Since India needs to increase rice production by 2.5 million tonnes a year, it cannot hope to do so by the conventional method of cultivation. That guzzles 4,000 to 5,000 litres of water per kg of rice. Nor can it expand its irrigated area to the required level because of constraints on land and water resources.
One reason Tamil Nadu is promoting SRI is because it is one of India’s driest states, getting just 925 millimetres of rainfall a year. The per capita availability of water resources is 900 cubic metres a year compared with an average of 2,200 cubic metres for the country. And agriculture consumes 75 per cent of the state’s water.
Perhaps as a result of Tamil Nadu’s project, SRI has caught the imagination of the mandarins in Delhi, too, which has set aside Rs 8 crore under the National Food Security Mission to propagate SRI in the selected districts where the programme runs. The mission has a target of covering five million ha by 2011-12 and is a key element in efforts to push up rice productivity.

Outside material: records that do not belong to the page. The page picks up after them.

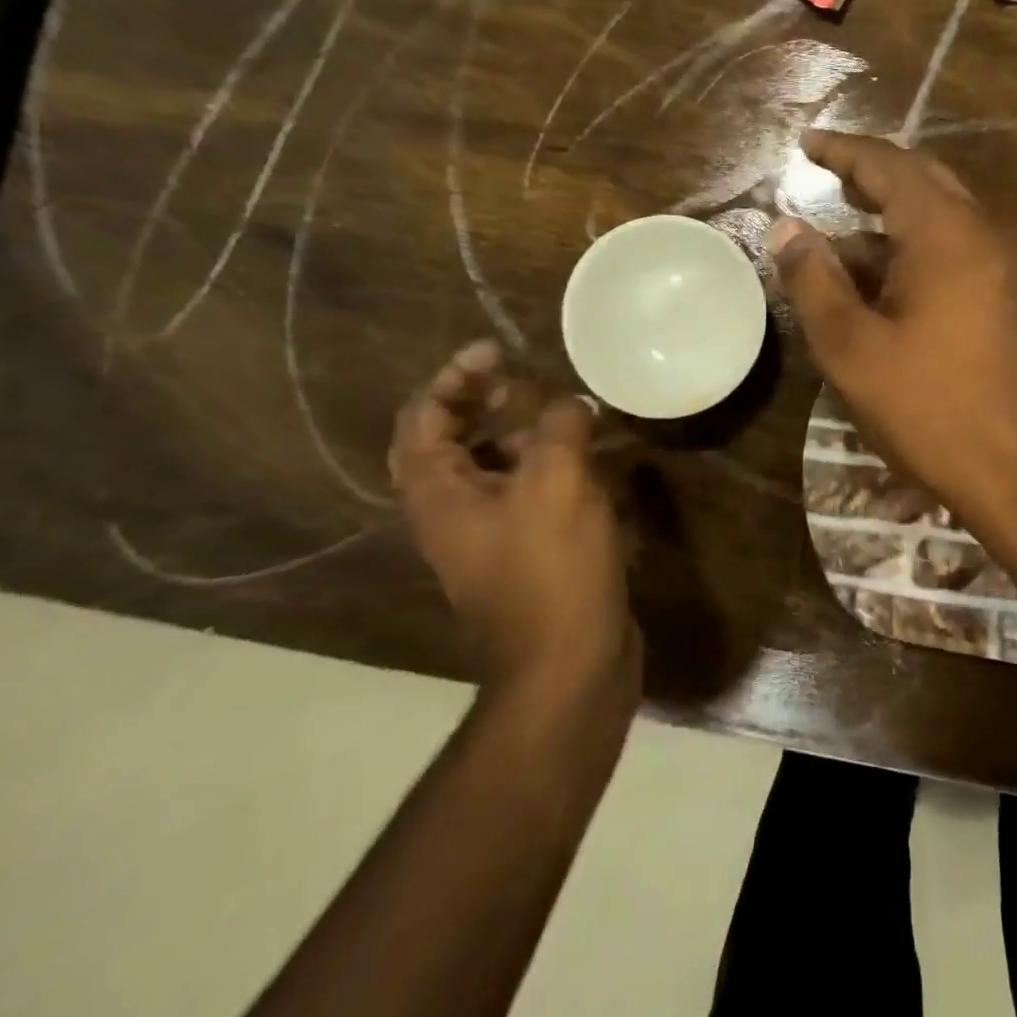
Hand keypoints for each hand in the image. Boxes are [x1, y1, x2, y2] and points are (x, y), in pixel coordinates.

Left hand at [390, 341, 638, 690]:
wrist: (569, 665)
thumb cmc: (552, 569)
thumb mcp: (557, 482)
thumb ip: (560, 426)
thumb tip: (571, 403)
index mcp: (439, 492)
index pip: (423, 416)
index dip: (455, 376)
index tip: (498, 351)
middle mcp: (453, 512)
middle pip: (452, 440)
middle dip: (485, 402)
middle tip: (526, 379)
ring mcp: (489, 537)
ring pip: (493, 468)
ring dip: (523, 434)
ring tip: (566, 415)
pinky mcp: (527, 554)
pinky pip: (528, 495)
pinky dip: (551, 469)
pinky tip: (593, 462)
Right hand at [770, 131, 1016, 532]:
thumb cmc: (931, 410)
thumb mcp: (853, 350)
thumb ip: (815, 282)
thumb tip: (786, 228)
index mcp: (945, 234)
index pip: (890, 166)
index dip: (844, 151)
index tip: (807, 144)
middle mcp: (983, 238)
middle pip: (924, 182)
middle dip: (872, 176)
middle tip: (827, 177)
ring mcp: (1003, 271)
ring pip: (941, 222)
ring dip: (891, 221)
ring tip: (841, 239)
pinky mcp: (1009, 303)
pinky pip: (957, 255)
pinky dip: (915, 252)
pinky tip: (885, 286)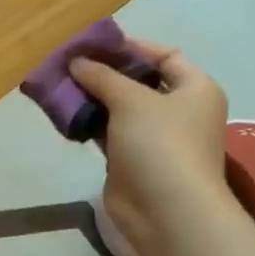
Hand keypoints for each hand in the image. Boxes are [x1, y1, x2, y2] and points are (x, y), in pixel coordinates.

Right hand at [69, 41, 233, 255]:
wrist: (166, 210)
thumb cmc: (160, 144)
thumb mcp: (131, 100)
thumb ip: (101, 76)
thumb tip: (76, 61)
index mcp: (195, 89)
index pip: (166, 55)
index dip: (132, 47)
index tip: (94, 45)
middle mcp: (179, 110)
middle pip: (139, 81)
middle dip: (104, 72)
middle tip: (68, 64)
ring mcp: (155, 136)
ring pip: (119, 107)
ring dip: (91, 97)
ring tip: (59, 86)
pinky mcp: (132, 158)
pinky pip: (107, 130)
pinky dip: (88, 121)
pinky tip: (64, 114)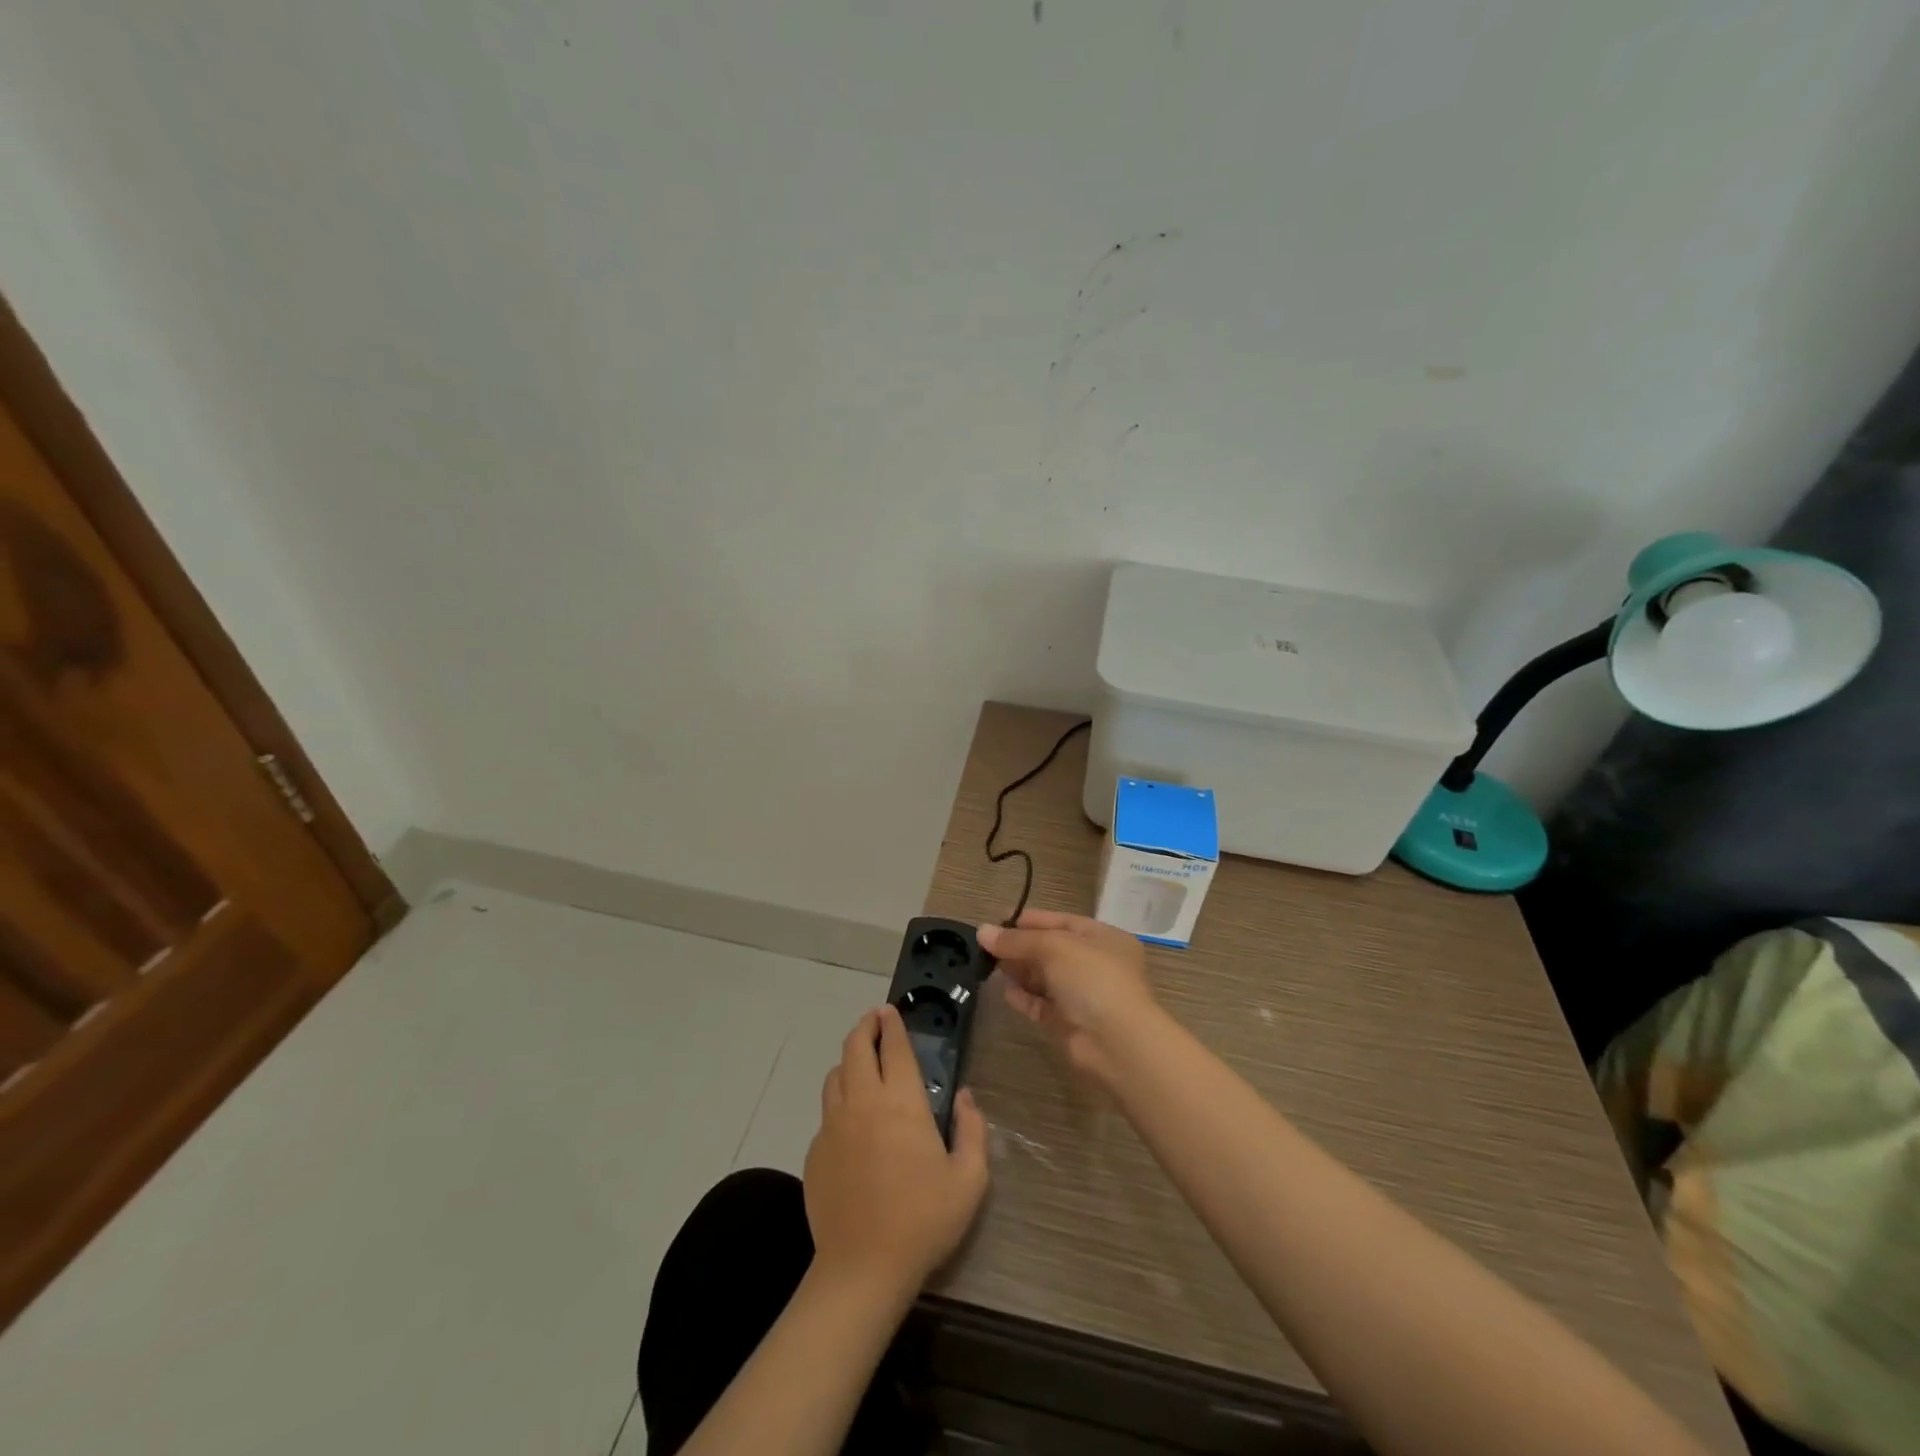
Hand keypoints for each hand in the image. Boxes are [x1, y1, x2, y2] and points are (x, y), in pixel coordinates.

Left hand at [804, 1006, 989, 1296]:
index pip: (894, 1047)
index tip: (891, 1010)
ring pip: (835, 1075)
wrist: (862, 1269)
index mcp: (901, 1102)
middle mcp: (863, 1102)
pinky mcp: (816, 1151)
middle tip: (874, 1020)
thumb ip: (973, 1130)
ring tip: (862, 1063)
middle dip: (865, 1027)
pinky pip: (827, 1112)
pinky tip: (851, 1120)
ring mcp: (833, 1125)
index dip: (892, 1024)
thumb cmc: (923, 1221)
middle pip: (856, 1047)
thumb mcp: (969, 1179)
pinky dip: (839, 1100)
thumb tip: (965, 1096)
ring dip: (849, 1061)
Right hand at [977, 910, 1163, 1085]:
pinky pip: (1042, 1005)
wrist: (1116, 1041)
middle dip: (1021, 946)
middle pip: (1051, 950)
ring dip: (1019, 971)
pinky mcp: (1070, 1023)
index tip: (998, 921)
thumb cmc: (1092, 978)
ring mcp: (1083, 995)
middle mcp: (1095, 964)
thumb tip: (982, 931)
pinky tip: (1005, 992)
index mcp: (1102, 938)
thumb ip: (1017, 940)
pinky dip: (1024, 998)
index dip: (1030, 920)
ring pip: (1045, 978)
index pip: (1061, 921)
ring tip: (989, 965)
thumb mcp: (1054, 947)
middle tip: (986, 945)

NGOs are the foot soldiers of this innovative programme with nodal organisations stringing together district- wide networks to reach as many small and marginal farmers as possible. The NGO network from Pradhan in Bihar to CROPS in Jangoan, Andhra Pradesh, has been made possible thorough generous funding from private charities. The largest donor is the Sir Dorabji Tata Trust, which has selected SRI as one of two major initiatives under its natural resource management and rural livelihoods programme. Biswanath Sinha, senior programme officer with the Trust, says it started with an initial allocation of Rs 11 crore in 2007-08 and has upped the figure to Rs 24 crore for 2010-11.
Matching funds have come from the public sector. NABARD, for one, has taken up SRI in earnest and allocated Rs 16 crore for the programme. It is also putting together data to prove SRI’s efficacy. According to a survey compiled by its Raipur office, yield increases are as high as 50 per cent.
Scientists, however, are yet to be convinced.
U S Singh of the International Rice Research Institute’s (IRRI’s) STRASA programme in Delhi insists that there is no scientific data to corroborate the claims made by SRI proponents. IRRI incidentally promotes the direct-seeded technique of rice planting which also avoids the conventional puddling and submergence practices.
Shambu Prasad, associate professor at the Xavier Institute of Management, Bhubaneswar, who has put together a national alliance on SRI, believes that scientists tend to be dismissive of SRI because the technology has come from the farmers and not the formal research establishment. He admits that there are issues with SRI. One is labour costs. Although small farmers can come together to do the tansplanting and weeding at the critical times, costs can be a concern when farmers have to hire labour for these chores. One yardstick of the technique’s success is that SRI is being adapted for a range of other crops from wheat to millets.
Modern agriculture, Prasad concedes, has been the most successful system of production in history. But it has also been the most stressful for natural resources—for soil, water and air. What is needed now is grassroots innovation that relieves these stresses.